## BEGIN Records for processing
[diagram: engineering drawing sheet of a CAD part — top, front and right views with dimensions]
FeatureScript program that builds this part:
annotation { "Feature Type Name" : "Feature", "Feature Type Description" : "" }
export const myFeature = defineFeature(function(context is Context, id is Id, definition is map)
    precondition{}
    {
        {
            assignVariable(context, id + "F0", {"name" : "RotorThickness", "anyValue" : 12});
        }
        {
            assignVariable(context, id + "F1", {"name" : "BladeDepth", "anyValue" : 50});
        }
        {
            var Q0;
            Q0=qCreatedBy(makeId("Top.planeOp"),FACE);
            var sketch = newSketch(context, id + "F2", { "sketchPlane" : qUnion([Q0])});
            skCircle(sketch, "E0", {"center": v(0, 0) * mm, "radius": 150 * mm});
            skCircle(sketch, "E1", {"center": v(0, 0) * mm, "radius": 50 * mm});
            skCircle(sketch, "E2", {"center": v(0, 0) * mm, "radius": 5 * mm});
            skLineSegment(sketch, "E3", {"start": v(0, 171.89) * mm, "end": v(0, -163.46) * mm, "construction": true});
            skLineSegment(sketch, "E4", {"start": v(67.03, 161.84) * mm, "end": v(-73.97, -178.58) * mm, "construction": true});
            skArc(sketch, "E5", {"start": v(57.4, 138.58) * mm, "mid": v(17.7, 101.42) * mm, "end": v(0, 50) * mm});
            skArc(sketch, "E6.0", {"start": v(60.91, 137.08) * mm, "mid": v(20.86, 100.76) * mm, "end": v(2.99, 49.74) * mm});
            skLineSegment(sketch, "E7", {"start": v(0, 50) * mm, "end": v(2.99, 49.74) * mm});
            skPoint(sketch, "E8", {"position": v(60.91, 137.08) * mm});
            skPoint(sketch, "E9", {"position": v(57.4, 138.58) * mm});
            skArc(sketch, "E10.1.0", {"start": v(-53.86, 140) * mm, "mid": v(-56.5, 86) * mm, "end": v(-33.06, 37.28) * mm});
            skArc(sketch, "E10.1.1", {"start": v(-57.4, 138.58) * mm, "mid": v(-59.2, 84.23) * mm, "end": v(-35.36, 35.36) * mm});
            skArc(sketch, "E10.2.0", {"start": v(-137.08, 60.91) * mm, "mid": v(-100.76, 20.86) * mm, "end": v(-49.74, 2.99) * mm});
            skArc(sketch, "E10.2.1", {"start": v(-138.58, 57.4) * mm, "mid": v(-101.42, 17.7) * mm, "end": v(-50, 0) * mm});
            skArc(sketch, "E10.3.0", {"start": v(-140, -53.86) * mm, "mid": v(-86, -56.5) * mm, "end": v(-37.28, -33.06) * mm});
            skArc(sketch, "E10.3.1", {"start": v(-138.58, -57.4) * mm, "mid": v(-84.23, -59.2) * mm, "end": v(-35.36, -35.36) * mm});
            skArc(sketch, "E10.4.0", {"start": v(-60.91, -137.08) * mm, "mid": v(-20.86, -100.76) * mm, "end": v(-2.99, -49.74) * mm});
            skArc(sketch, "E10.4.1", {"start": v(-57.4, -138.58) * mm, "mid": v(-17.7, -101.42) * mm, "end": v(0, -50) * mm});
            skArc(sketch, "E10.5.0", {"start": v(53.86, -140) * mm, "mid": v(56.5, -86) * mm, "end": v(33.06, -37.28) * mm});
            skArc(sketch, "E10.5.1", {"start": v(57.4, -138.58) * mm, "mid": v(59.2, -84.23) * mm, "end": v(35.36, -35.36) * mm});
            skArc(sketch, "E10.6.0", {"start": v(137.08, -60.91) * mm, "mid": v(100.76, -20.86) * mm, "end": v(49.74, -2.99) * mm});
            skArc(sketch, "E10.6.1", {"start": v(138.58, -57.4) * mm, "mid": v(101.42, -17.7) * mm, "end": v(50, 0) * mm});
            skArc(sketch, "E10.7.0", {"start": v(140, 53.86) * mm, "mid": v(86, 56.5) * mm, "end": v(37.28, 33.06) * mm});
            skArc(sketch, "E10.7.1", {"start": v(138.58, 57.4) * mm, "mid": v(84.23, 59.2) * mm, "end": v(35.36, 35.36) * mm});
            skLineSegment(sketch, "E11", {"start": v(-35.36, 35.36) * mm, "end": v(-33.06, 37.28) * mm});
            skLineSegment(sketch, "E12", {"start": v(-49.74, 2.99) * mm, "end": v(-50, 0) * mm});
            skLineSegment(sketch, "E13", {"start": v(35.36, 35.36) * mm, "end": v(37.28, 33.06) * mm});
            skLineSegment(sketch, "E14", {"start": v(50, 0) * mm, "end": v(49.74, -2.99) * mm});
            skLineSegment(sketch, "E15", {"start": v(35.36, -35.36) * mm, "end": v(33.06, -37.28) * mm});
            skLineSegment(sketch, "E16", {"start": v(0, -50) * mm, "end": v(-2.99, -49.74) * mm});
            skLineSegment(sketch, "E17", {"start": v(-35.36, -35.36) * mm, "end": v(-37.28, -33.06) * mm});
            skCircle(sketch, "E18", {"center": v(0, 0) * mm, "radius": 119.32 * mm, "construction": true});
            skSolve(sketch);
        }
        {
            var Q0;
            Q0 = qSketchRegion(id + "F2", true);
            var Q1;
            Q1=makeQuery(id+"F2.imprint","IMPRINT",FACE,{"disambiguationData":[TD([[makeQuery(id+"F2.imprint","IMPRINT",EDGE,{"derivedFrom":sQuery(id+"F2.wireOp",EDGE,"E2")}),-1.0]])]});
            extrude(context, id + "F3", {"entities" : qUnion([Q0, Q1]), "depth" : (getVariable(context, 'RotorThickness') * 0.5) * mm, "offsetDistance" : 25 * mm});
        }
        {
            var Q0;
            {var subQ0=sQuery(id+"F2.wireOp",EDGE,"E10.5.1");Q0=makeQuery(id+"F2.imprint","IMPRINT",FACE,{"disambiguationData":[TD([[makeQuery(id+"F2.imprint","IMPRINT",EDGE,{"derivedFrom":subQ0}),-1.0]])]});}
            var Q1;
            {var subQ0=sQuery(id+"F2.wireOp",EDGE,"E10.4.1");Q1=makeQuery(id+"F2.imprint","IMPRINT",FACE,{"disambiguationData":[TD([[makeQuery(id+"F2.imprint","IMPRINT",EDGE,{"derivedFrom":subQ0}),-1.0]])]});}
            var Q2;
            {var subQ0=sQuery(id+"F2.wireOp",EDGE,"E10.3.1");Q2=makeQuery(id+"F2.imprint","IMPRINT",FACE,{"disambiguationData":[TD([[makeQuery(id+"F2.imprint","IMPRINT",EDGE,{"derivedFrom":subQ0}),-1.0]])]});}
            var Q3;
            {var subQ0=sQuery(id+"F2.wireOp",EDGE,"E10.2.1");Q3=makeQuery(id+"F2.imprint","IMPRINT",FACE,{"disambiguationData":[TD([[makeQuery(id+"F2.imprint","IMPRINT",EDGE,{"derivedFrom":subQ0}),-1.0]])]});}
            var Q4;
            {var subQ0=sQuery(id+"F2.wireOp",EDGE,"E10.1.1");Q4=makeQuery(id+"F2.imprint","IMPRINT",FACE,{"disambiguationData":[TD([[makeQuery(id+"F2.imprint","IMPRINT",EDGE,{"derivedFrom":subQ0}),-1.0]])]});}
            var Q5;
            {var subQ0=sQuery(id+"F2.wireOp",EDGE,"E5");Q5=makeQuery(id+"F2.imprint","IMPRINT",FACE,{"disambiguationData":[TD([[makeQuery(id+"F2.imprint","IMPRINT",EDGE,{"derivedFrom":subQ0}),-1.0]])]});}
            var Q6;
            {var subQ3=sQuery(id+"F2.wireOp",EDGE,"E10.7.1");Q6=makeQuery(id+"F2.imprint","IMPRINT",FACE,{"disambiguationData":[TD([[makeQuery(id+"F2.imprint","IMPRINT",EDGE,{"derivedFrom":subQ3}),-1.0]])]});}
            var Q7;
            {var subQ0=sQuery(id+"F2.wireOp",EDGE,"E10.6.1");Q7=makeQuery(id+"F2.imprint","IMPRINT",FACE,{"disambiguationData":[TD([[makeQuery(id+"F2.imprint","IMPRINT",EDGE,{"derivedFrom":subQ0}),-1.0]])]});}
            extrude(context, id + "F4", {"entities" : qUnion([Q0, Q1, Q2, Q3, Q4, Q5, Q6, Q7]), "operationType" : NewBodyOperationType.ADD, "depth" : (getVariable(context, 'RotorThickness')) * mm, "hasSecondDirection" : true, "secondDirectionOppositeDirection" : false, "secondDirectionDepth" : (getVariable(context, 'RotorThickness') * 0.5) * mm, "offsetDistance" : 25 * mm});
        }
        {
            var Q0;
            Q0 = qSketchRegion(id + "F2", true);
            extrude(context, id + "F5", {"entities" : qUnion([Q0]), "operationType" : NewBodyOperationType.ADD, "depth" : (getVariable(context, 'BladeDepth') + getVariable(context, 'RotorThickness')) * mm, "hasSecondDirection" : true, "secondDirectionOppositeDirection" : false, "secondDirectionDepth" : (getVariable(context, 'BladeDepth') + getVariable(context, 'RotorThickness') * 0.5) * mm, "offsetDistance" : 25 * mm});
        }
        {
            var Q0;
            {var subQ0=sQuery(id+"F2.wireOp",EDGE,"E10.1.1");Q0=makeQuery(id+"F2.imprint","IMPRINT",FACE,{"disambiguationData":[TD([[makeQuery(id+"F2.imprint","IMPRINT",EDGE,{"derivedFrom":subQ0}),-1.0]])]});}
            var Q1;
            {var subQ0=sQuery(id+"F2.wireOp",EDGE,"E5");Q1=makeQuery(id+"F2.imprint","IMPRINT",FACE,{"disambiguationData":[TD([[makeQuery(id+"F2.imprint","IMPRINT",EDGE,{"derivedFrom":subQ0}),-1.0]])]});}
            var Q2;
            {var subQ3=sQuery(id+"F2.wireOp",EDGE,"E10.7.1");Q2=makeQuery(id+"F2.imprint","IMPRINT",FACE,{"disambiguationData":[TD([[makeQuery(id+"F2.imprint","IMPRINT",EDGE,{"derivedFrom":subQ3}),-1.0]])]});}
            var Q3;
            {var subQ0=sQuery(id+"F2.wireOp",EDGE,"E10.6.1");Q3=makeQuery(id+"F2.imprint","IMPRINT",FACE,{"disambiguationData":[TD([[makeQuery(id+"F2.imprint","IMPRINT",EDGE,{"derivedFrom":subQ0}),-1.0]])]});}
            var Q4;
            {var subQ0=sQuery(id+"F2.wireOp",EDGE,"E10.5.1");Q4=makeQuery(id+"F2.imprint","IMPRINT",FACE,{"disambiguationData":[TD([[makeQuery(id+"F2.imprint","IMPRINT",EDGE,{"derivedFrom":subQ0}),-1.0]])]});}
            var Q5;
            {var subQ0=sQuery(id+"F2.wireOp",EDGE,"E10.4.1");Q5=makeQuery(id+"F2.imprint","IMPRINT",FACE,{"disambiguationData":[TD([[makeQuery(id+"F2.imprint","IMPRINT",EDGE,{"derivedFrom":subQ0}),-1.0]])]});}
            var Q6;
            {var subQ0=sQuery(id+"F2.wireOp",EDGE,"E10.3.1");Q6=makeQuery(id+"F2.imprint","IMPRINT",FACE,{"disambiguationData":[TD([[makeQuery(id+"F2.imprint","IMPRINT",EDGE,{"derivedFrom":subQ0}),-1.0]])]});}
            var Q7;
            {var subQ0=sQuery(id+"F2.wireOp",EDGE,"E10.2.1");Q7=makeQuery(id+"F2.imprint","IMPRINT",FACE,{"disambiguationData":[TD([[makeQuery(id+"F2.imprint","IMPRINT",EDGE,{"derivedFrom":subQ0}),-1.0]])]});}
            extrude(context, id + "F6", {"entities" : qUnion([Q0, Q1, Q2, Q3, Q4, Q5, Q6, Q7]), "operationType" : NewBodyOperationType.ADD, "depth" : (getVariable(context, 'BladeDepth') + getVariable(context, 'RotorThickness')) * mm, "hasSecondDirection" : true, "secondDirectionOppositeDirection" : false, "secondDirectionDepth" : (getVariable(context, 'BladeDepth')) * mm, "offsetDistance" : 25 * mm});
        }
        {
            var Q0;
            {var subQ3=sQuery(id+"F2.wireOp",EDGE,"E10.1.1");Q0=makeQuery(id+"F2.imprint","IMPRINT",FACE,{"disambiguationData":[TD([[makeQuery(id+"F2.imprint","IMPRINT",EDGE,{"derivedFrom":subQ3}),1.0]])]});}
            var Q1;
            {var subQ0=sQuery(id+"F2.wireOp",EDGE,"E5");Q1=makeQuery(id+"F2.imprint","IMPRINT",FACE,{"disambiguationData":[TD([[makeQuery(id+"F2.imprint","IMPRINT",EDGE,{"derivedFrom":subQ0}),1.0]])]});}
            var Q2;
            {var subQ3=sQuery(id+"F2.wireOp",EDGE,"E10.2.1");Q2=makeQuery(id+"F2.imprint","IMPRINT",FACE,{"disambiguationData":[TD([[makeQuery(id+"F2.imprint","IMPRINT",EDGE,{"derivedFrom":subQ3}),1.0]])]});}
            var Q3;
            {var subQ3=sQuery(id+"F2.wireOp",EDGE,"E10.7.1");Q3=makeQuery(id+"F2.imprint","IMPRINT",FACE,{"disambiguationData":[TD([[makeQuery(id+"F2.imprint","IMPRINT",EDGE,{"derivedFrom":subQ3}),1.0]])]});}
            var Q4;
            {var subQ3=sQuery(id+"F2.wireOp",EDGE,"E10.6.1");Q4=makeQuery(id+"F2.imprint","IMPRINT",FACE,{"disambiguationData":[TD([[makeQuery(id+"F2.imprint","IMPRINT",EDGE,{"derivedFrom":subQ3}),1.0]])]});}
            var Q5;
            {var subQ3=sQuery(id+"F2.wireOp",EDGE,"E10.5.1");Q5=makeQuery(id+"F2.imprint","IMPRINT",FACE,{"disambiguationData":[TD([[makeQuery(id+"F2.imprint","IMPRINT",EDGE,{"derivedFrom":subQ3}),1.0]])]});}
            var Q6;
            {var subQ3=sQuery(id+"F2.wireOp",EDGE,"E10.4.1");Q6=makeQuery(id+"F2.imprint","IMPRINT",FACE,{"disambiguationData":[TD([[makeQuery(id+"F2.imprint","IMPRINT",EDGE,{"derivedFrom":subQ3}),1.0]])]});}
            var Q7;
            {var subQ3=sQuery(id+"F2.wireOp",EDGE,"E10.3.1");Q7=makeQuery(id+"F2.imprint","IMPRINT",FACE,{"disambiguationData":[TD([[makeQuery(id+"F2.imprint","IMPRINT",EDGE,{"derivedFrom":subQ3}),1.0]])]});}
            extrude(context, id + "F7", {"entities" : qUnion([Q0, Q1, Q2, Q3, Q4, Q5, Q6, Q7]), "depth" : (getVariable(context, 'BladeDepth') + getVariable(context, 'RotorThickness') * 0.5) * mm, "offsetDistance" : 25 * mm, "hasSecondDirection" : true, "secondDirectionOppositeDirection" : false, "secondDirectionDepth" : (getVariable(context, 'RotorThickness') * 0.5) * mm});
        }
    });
## END Records for processing
Task requirements: Print the part of the listing that opens with its first line and closes with the line containing "v(67.03, 161.84) *", copying every line character for character.

Exercise result:
[diagram: engineering drawing sheet of a CAD part — top, front and right views with dimensions]
FeatureScript program that builds this part:
annotation { "Feature Type Name" : "Feature", "Feature Type Description" : "" }
export const myFeature = defineFeature(function(context is Context, id is Id, definition is map)
    precondition{}
    {
        {
            assignVariable(context, id + "F0", {"name" : "RotorThickness", "anyValue" : 12});
        }
        {
            assignVariable(context, id + "F1", {"name" : "BladeDepth", "anyValue" : 50});
        }
        {
            var Q0;
            Q0=qCreatedBy(makeId("Top.planeOp"),FACE);
            var sketch = newSketch(context, id + "F2", { "sketchPlane" : qUnion([Q0])});
            skCircle(sketch, "E0", {"center": v(0, 0) * mm, "radius": 150 * mm});
            skCircle(sketch, "E1", {"center": v(0, 0) * mm, "radius": 50 * mm});
            skCircle(sketch, "E2", {"center": v(0, 0) * mm, "radius": 5 * mm});
            skLineSegment(sketch, "E3", {"start": v(0, 171.89) * mm, "end": v(0, -163.46) * mm, "construction": true});
            skLineSegment(sketch, "E4", {"start": v(67.03, 161.84) * mm, "end": v(-73.97, -178.58) * mm, "construction": true});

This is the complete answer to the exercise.